──────── Selected excerpt
Last weekend, I went out with my crossdressing friend Andrea, W and M, because John had to work overhours. It was the first time I’ve been to a disco in many, many years and I have avoided having to dance my whole life through. I was nervous, because I went as Ginny. I wanted to look naturally and not like a discoqueen, so I just put on discreet make up and I wore jeans and a shirt. I feared not being allowed to enter the club, but we had no problems with getting in. Inside, W got us drinks and we stood around for a while, until Andrea wanted to dance. She persuaded me to join her. Again I feared harrassment, but everyone seemed to be fine with us being around. It took me so much, but after the first dance I loved it! I had only wished John would have been there. He wouldn’t have trusted his eyes 😀
After a while, we returned to the bar and ordered drinks, and when Andrea had finished hers, she went back to the dancefloor, but I wanted to rest another moment. A man came over to me. He had danced near us and now asked me whether he could invite me to a drink. I said he might. We talked or rather shouted at each other and after he while we danced with each other and just had fun. I could clearly sense he liked me and I liked him, too, because he was kind and sweet.
I excused me and went to the toilets. I texted John about that man and he just texted back “enjoy yourself, but no cumming”. You know, I still don’t have the Birdlock on and he controls me, but in that moment I just thought how much I missed my cage…
I returned to that man and we chatted, danced and drank some more (I switched to juice because I don’t tolerate alcohol that well). I didn’t stop him when he tried to kiss me and when he asked me whether I would accompany him outside, I said yes. When we came out of the club, I was deaf 🙂 He had his car down the street and drove us to a quiet spot in that area. I told him that I needed to tell him something, and he just said “I know you’re not a real girl….”. We had to laugh, and I explained that he was right, but that that wasn’t actually what I was talking about. I explained to him that I am owned and in chastity, though I don’t wear a device right now. I could see how much he liked that. He said how amazing that was and if that meant that I was just to take care of him and that he wouldn’t have to satisfy me. Well, yes. He got really aroused by that thought and it didn’t take long to make him cum for the first time. Later, I let him fuck me outside the car and it was so intense that I edged several times. You know, after not being able to cum by being fucked alone for a long time, I now am able to have Sissygasms from penetration alone, and in fact they’re really intense.
────────────────
──────── Supplied information
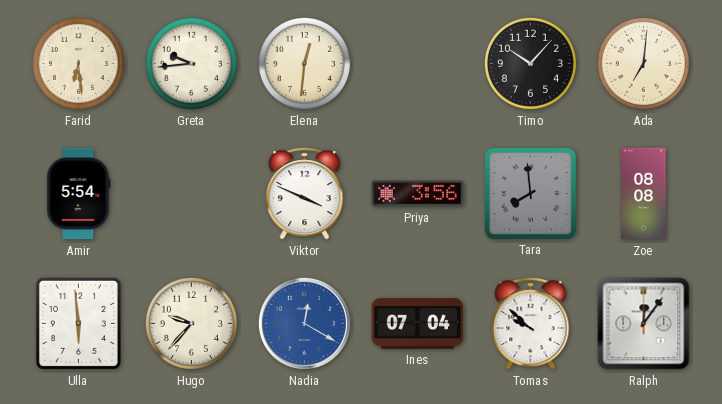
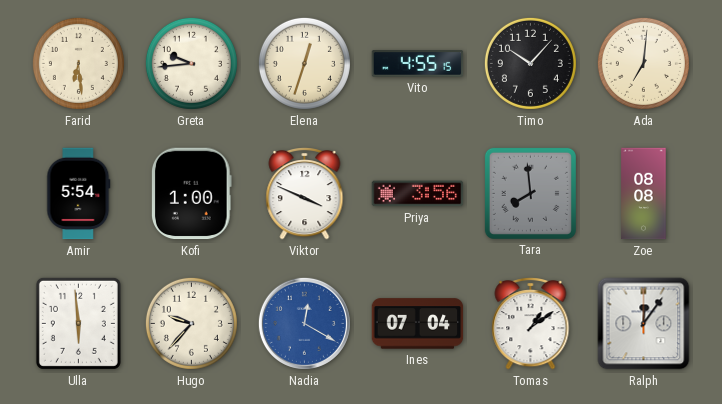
Elena: 12:31 -> 12:33
Vito: none -> 4:55
Kofi: none -> 1:00
Tomas: 9:52 -> 1:09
────────────────
*To be done*.
(1) According to the disco night account, what clothes did the narrator wear to the club?
(2) Please go on with the disco night account, picking up right after its final sentence.

*Exercise responses*.
(1) Jeans and a shirt.

(2)
He just kept fucking me and the whole stimulation and situation somehow pushed me over the edge. When I felt it cumming, I knew it was wrong, but on the other hand I didn’t want it to stop. It was just too good. Later, he brought me back to the club where me spend a little more time with each other. When Andrea, W and M wanted to go, I told him goodbye and we didn’t exchange our numbers.
When I came home, John was already asleep, so I went to have a shower and fell asleep as soon as my head hit the pillow.
The next morning, I was awake before John and snuggled up beside him. I knew I had to tell him and when he woke up, I did. First, he didn’t reply in any way and I feared he would yell at me or be disappointed. But suddely he smiled and pet my hair. If you’ve been reading this blog for a while, you know that a smiling, gentle John is most times more likely to be cruel than a yelling John, so I expected the worst. And it came. He still stroke my hair when he said with his calm, kind voice: “Sweetie, you’ve been a good gurl telling me you failed. I appreciate that”. He kissed me on my forehead. “But you have failed so miserable that I feel it is my duty to help you back on track. Today you go back into the Birdlock. No cumming until the end of this year. Hearty congratulation, honey”.
I could say whatever I wanted, he didn’t react to any of my explainations or excuses and just told me to bring him the device. He locked me back in and that’s it now. No cumming anymore this year.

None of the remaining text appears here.